カバー突出部83には、バッフルプレートベース部61のボルト78が差し込まれる取り付け穴84が形成されている。
バッフルプレートカバー部65の図3の(a)中の左側には、バッフルプレートベース部61のボルト80が差し込まれる取り付け穴85が形成されている。
カバー切り欠き部82の両側(図3の(b)における左右側)には、ゴム板86が差し込まれたゴム差込板87、ゴム板88が差し込まれたゴム差込板89とがそれぞれ溶接されている。
なお、図4に示すようにゴム板86は、板部90と本体部92とで構成されており、本体部92に板部90の長さ方向に沿って溝91が設けられている。
板部90の長さは、本体部92よりも長く形成されて、本体部92よりも一部が突出している。
このゴム板86の溝91を、ゴム差込板87に形成されたスリット95に、板部90が突出した側から差し込むことによってゴム板86が保持される。
ゴム板86が差し込まれたゴム差込板87は、スリット95の開口側をカバー切り欠き部82の切り欠き縁側に向けて、バッフルプレートカバー部65の内側からカバー底壁81に重ねて溶接されている。
これにより、ゴム板86が抜け落ちることがない。
同様にしてゴム板88がゴム差込板89に設けられたスリット96に差し込まれ、バッフルプレートカバー部65の外方側からカバー底壁81に重ねて溶接される。
バッフルプレートカバー部65から図3の(a)中の下方に伸びるゴム板86、88の先端は、バッフルプレート60が支持壁52に取り付けられた状態で、ケース底壁51と接する。
図5は、上方向からオイルポンプ周りを見た場合のバッフルプレート60の配置を模式的に示す図である。
オイルポンプ10の下方(図5における奥側)のケース底壁51には、ケース穴54が設けられ、変速機ケース50内の油がケース穴54を通ってオイルパンへ流れ込む。
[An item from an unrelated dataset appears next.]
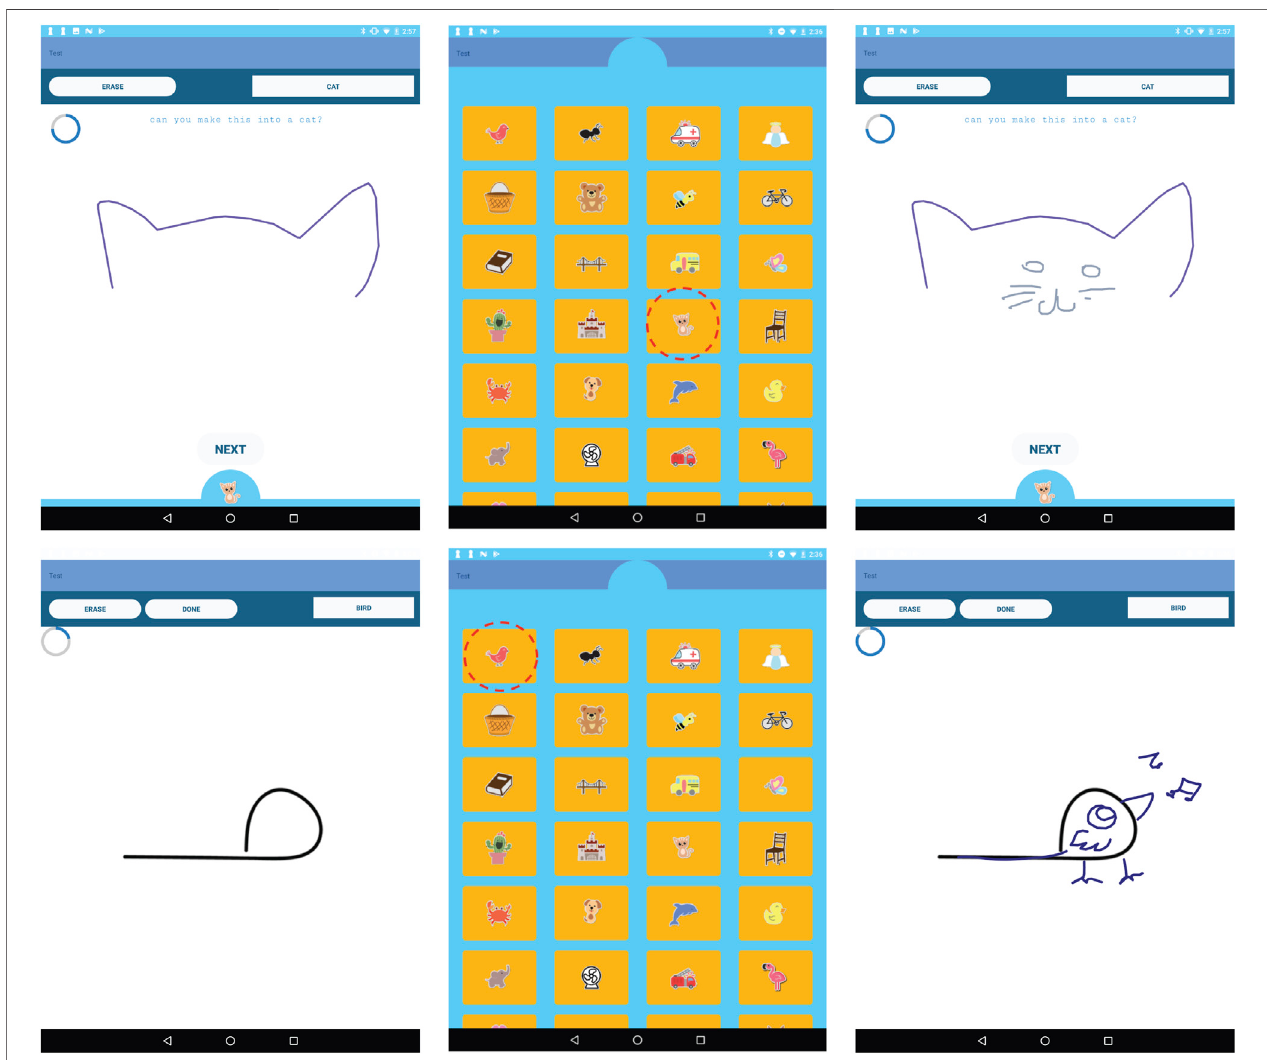
FIGURE 2 | Interface screenshots of the Magic Draw game explaining the child-robot gameplay. (A) The child draws a starting prompt (cat ears). (B) The child selectsatargetcategory(cat). (C) Therobottriestoconvertthestartingprompt(circle)intothetargetcategory(cat). (D) Playersswitchturnsandtherobotgivesthechild a starting prompt. (E) The robot selects the category (bird). (F) The child converts the starting prompt to a bird. (order: left to right starting top-left).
オイルポンプ10のオイルポンプ回転軸11に取り付けられたドリブンスプロケット12は、チェーン8が通る空間(図5中の略手前方向)を除いて、チェーンカバー部63、バッフルプレートカバー部65およびケース底壁51によって囲まれている。
チェーンカバー部63に取り付けられたゴム板76をケース底壁51と当接させ、さらにバッフルプレートカバー部65に取り付けられたゴム板86およびゴム板88をケース底壁51に当接させ、チェーンカバー部63とバッフルプレートカバー部65とで囲まれる空間内の油が、直接ケース穴54に流れ込むことがないようにしてある。
またファイナルギヤ5のオイルポンプ10側をファイナルギヤカバー部62によって囲むことによって、ファイナルギヤ5の近傍の油が、直接ケース穴54に流れ込むことがないようにしてある。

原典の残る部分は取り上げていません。